Erzurum'un kurtuluş yıl dönümü haftasında bir dizi etkinlikleri gerçekleştiren Kent Konseyi organları, son olarak "Ermeni Meselesi" hakkında gençleri bilinçlendirmek ve bilgilendirmek için konferans düzenledi. Atatürk Üniversitesi Rektörlük Mavi salonda gerçekleştirilen ve yüzlerce gencin katıldığı konferansta Prof. Dr. Erol Kürkçüoğlu, dünden bugüne Ermeni sorununu anlattı. Kent Konseyi Genel Sekreteri Nazan Soysal ve Gençlik Meclisi Başkanı Nevra Yunusoğulları ile Gençlik Meclisi yöneticileri, amaçlarının sorunun yaşandığı kentte doğruların anlaşılmasına çalışmak olduğunu söylediler.

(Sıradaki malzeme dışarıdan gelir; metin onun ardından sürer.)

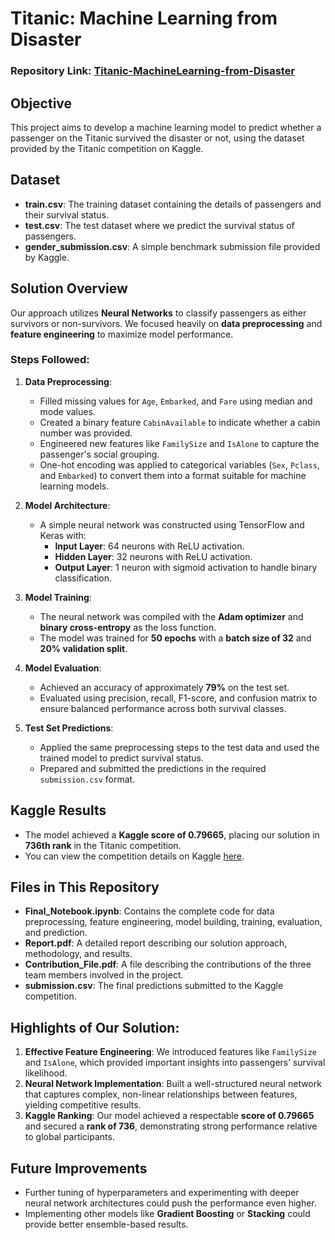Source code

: # Titanic: Machine Learning from Disaster

### Repository Link: [Titanic-MachineLearning-from-Disaster](https://github.com/UtkarshRaj130/Titanic-MachineLearning-from-Disaster)

## Objective
This project aims to develop a machine learning model to predict whether a passenger on the Titanic survived the disaster or not, using the dataset provided by the Titanic competition on Kaggle.

## Dataset
- **train.csv**: The training dataset containing the details of passengers and their survival status.
- **test.csv**: The test dataset where we predict the survival status of passengers.
- **gender_submission.csv**: A simple benchmark submission file provided by Kaggle.

## Solution Overview
Our approach utilizes **Neural Networks** to classify passengers as either survivors or non-survivors. We focused heavily on **data preprocessing** and **feature engineering** to maximize model performance.

### Steps Followed:
1. **Data Preprocessing**:
   - Filled missing values for `Age`, `Embarked`, and `Fare` using median and mode values.
   - Created a binary feature `CabinAvailable` to indicate whether a cabin number was provided.
   - Engineered new features like `FamilySize` and `IsAlone` to capture the passenger's social grouping.
   - One-hot encoding was applied to categorical variables (`Sex`, `Pclass`, and `Embarked`) to convert them into a format suitable for machine learning models.

2. **Model Architecture**:
   - A simple neural network was constructed using TensorFlow and Keras with:
     - **Input Layer**: 64 neurons with ReLU activation.
     - **Hidden Layer**: 32 neurons with ReLU activation.
     - **Output Layer**: 1 neuron with sigmoid activation to handle binary classification.

3. **Model Training**:
   - The neural network was compiled with the **Adam optimizer** and **binary cross-entropy** as the loss function.
   - The model was trained for **50 epochs** with a **batch size of 32** and **20% validation split**.

4. **Model Evaluation**:
   - Achieved an accuracy of approximately **79%** on the test set.
   - Evaluated using precision, recall, F1-score, and confusion matrix to ensure balanced performance across both survival classes.

5. **Test Set Predictions**:
   - Applied the same preprocessing steps to the test data and used the trained model to predict survival status.
   - Prepared and submitted the predictions in the required `submission.csv` format.

## Kaggle Results
- The model achieved a **Kaggle score of 0.79665**, placing our solution in **736th rank** in the Titanic competition.
- You can view the competition details on Kaggle [here](https://www.kaggle.com/competitions/titanic/overview).

## Files in This Repository
- **Final_Notebook.ipynb**: Contains the complete code for data preprocessing, feature engineering, model building, training, evaluation, and prediction.
- **Report.pdf**: A detailed report describing our solution approach, methodology, and results.
- **Contribution_File.pdf**: A file describing the contributions of the three team members involved in the project.
- **submission.csv**: The final predictions submitted to the Kaggle competition.

## Highlights of Our Solution:
1. **Effective Feature Engineering**: We introduced features like `FamilySize` and `IsAlone`, which provided important insights into passengers’ survival likelihood.
2. **Neural Network Implementation**: Built a well-structured neural network that captures complex, non-linear relationships between features, yielding competitive results.
3. **Kaggle Ranking**: Our model achieved a respectable **score of 0.79665** and secured a **rank of 736**, demonstrating strong performance relative to global participants.

## Future Improvements
- Further tuning of hyperparameters and experimenting with deeper neural network architectures could push the performance even higher.
- Implementing other models like **Gradient Boosting** or **Stacking** could provide better ensemble-based results.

Mavi salonda Ermeni meselesi konferansı, Ermeniler tarafından Türklere uygulanan katliamların anlatıldığı görsel filmlerle başladı. Son olarak 1990'larda Azerbaycan'ın Dağlık Karabağ bölgesinde, büyük vahşet ve insanlık dramının yaşandığı Hocalı'daki katliamlara ait kamera kayıtlarının gösterimi sırasında izleyicilerin bir bölümünün göz yaşlarının aktığı gözlendi. Prof. Kürkçüoğlu, meseleyi "Batılı emperyalist devletlerin; Fransa, İngiltere, Rusya ve Almanya’nın suni olarak gündeme getirdikleri “Ermeni Meselesi” üzülerek ifade etmek istiyorum ki, Türk Milleti’nin milli meselesi haline gelmiştir." diye özetledi.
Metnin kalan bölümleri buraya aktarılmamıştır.